Provided data:

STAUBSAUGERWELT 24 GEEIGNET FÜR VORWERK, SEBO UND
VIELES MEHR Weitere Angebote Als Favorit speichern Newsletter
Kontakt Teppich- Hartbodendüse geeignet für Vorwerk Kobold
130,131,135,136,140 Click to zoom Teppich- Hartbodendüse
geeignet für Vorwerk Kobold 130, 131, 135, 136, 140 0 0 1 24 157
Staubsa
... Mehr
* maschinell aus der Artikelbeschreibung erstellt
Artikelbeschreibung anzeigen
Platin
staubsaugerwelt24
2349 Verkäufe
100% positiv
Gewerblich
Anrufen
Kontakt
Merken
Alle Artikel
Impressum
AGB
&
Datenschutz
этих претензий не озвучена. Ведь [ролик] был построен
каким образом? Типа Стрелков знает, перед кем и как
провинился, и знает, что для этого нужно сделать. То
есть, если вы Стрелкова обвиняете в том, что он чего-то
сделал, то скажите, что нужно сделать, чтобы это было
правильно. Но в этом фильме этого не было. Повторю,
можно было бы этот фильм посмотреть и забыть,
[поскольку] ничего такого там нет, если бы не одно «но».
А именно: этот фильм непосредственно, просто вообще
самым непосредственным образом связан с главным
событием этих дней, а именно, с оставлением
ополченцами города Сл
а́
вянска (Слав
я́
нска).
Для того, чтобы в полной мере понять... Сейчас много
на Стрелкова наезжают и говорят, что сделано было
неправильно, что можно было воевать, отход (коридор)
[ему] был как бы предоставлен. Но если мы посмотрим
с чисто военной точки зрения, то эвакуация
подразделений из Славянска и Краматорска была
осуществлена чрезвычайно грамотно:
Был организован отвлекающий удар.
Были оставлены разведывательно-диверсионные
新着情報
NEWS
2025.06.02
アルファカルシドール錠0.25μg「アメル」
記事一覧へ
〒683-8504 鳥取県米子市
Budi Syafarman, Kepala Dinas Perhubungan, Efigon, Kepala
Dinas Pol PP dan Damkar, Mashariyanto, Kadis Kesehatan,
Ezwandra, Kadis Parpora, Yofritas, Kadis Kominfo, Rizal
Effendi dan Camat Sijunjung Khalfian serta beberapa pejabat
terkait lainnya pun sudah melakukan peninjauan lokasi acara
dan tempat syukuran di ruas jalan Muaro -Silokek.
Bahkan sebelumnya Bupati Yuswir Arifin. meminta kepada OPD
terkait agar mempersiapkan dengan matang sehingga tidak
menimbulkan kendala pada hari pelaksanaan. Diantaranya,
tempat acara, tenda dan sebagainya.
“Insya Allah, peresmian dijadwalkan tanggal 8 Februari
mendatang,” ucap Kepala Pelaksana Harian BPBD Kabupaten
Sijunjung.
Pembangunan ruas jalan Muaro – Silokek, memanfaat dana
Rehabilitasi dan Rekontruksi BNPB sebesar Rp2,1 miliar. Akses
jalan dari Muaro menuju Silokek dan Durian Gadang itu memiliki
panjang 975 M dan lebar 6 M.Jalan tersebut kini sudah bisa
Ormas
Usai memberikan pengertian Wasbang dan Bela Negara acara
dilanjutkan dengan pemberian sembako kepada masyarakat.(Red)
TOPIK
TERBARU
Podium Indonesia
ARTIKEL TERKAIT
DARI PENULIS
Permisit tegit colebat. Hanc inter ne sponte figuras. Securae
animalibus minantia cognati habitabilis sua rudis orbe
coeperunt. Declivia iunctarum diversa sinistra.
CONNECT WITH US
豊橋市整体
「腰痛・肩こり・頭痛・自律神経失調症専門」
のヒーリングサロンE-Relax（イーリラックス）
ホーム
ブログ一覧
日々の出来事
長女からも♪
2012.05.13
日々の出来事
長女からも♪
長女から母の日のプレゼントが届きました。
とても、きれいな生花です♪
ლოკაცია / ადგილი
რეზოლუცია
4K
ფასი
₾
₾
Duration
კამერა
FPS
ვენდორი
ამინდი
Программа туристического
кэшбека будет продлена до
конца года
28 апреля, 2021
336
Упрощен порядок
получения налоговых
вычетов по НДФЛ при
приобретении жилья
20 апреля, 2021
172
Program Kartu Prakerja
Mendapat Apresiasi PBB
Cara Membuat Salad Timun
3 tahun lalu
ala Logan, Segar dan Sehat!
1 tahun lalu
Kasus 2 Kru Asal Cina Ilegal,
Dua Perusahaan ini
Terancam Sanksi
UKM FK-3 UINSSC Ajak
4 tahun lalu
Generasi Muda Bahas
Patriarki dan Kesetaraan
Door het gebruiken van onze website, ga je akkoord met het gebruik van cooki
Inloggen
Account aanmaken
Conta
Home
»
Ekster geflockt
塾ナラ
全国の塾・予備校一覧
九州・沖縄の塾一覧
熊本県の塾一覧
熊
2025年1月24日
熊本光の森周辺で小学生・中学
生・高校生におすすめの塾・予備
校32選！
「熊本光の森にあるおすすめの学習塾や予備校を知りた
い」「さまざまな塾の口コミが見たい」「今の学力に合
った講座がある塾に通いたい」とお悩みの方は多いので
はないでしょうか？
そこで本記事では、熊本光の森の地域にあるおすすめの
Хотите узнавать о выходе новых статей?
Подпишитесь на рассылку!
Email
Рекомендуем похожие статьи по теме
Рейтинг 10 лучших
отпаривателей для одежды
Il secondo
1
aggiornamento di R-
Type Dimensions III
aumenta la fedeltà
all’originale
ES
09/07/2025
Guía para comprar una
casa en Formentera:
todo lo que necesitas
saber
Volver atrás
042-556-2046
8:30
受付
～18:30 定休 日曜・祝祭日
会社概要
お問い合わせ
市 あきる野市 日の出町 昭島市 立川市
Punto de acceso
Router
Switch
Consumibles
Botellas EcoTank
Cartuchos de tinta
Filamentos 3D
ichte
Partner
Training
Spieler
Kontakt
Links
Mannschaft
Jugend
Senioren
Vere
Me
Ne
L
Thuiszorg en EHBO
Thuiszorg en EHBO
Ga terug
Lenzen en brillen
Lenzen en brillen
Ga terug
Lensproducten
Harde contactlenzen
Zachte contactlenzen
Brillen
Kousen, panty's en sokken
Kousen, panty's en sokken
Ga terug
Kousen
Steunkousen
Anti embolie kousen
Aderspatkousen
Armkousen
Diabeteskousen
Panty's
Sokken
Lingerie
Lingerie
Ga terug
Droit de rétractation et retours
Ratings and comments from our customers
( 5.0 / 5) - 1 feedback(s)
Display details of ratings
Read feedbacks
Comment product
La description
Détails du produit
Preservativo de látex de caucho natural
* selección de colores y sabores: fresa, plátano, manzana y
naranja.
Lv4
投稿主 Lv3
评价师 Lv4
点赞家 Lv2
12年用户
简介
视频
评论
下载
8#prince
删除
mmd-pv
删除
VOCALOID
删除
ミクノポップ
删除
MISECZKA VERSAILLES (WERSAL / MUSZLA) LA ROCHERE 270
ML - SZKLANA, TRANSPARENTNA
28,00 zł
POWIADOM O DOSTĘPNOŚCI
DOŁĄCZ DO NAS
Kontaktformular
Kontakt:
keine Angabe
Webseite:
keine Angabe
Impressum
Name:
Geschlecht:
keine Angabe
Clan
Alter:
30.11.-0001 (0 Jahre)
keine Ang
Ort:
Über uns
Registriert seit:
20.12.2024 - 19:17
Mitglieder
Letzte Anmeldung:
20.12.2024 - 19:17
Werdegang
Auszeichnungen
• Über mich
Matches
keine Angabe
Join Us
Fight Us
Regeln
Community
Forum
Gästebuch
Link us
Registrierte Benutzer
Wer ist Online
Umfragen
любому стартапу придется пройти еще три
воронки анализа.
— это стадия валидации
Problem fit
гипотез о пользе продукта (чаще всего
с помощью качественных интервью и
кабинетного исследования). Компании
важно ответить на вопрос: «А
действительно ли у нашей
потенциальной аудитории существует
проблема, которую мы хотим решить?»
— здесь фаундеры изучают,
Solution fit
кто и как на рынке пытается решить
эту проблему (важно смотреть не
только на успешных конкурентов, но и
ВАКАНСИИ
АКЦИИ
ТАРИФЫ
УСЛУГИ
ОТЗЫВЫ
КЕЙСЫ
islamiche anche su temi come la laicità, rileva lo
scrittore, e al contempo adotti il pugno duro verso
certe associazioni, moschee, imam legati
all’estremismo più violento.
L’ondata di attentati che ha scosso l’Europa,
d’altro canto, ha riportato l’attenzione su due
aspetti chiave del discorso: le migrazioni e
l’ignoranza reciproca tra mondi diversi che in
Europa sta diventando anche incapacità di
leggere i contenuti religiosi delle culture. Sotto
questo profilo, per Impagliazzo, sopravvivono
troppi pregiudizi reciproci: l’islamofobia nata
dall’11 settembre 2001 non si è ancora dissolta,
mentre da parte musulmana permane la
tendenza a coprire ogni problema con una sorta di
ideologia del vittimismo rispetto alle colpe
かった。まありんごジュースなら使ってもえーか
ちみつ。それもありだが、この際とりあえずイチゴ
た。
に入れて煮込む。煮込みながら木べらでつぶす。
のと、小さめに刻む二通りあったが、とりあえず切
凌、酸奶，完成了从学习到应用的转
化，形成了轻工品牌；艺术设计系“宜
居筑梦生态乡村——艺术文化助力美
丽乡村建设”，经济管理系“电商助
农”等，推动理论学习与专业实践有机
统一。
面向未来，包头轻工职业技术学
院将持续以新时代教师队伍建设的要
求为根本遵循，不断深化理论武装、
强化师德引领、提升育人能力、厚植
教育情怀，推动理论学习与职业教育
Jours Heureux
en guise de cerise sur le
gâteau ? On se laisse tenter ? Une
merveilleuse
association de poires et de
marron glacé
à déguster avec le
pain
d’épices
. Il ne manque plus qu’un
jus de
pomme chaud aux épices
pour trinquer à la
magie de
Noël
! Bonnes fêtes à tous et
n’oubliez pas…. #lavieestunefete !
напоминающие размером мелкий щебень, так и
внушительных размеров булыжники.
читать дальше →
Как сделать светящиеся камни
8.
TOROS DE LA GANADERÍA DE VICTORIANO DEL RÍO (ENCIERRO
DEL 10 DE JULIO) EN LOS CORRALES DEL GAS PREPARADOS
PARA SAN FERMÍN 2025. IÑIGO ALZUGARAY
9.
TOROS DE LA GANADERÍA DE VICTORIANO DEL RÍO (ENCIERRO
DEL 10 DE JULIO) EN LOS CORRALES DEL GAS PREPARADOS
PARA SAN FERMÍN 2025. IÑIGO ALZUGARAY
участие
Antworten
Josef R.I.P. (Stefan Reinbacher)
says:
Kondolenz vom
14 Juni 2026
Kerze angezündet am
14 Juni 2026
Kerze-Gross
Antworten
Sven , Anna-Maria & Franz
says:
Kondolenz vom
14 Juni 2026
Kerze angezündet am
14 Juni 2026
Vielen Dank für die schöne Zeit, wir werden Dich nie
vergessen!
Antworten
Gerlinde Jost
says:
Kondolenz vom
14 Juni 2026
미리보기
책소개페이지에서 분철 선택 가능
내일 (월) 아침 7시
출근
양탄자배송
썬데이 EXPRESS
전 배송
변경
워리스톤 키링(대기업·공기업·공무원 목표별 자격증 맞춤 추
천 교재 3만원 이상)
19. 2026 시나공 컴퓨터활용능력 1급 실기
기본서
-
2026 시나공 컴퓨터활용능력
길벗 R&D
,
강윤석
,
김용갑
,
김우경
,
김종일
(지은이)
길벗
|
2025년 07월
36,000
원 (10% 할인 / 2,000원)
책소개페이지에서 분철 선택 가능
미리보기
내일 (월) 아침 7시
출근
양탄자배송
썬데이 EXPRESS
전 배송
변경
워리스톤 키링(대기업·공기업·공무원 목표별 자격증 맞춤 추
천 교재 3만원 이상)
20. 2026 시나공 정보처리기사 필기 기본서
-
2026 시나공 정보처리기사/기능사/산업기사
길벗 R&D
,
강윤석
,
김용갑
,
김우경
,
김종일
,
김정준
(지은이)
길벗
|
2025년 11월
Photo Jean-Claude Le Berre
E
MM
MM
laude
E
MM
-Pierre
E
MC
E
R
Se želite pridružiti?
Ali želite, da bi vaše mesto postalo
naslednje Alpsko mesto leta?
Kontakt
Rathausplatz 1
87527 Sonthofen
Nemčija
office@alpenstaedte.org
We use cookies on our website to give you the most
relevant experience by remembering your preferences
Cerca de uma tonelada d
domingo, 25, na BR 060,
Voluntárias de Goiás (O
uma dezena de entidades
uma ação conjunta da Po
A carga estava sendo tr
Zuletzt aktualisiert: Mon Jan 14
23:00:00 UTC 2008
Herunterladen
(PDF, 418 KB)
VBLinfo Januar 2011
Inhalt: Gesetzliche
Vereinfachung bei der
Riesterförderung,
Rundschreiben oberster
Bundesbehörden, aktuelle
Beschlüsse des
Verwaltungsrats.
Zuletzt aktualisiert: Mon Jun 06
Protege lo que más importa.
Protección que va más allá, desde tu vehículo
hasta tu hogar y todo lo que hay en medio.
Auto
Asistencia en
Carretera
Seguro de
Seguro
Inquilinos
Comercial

Required action: The lines to copy run from the start of the records above through the line holding "А именно: этот"; give them exactly, both ends included, and nothing else.

Answer space:
STAUBSAUGERWELT 24 GEEIGNET FÜR VORWERK, SEBO UND
VIELES MEHR Weitere Angebote Als Favorit speichern Newsletter
Kontakt Teppich- Hartbodendüse geeignet für Vorwerk Kobold
130,131,135,136,140 Click to zoom Teppich- Hartbodendüse
geeignet für Vorwerk Kobold 130, 131, 135, 136, 140 0 0 1 24 157
Staubsa
... Mehr
* maschinell aus der Artikelbeschreibung erstellt
Artikelbeschreibung anzeigen
Platin
staubsaugerwelt24
2349 Verkäufe
100% positiv
Gewerblich
Anrufen
Kontakt
Merken
Alle Artikel
Impressum
AGB
&
Datenschutz
этих претензий не озвучена. Ведь [ролик] был построен
каким образом? Типа Стрелков знает, перед кем и как
провинился, и знает, что для этого нужно сделать. То
есть, если вы Стрелкова обвиняете в том, что он чего-то
сделал, то скажите, что нужно сделать, чтобы это было
правильно. Но в этом фильме этого не было. Повторю,
можно было бы этот фильм посмотреть и забыть,
[поскольку] ничего такого там нет, если бы не одно «но».
А именно: этот фильм непосредственно, просто вообще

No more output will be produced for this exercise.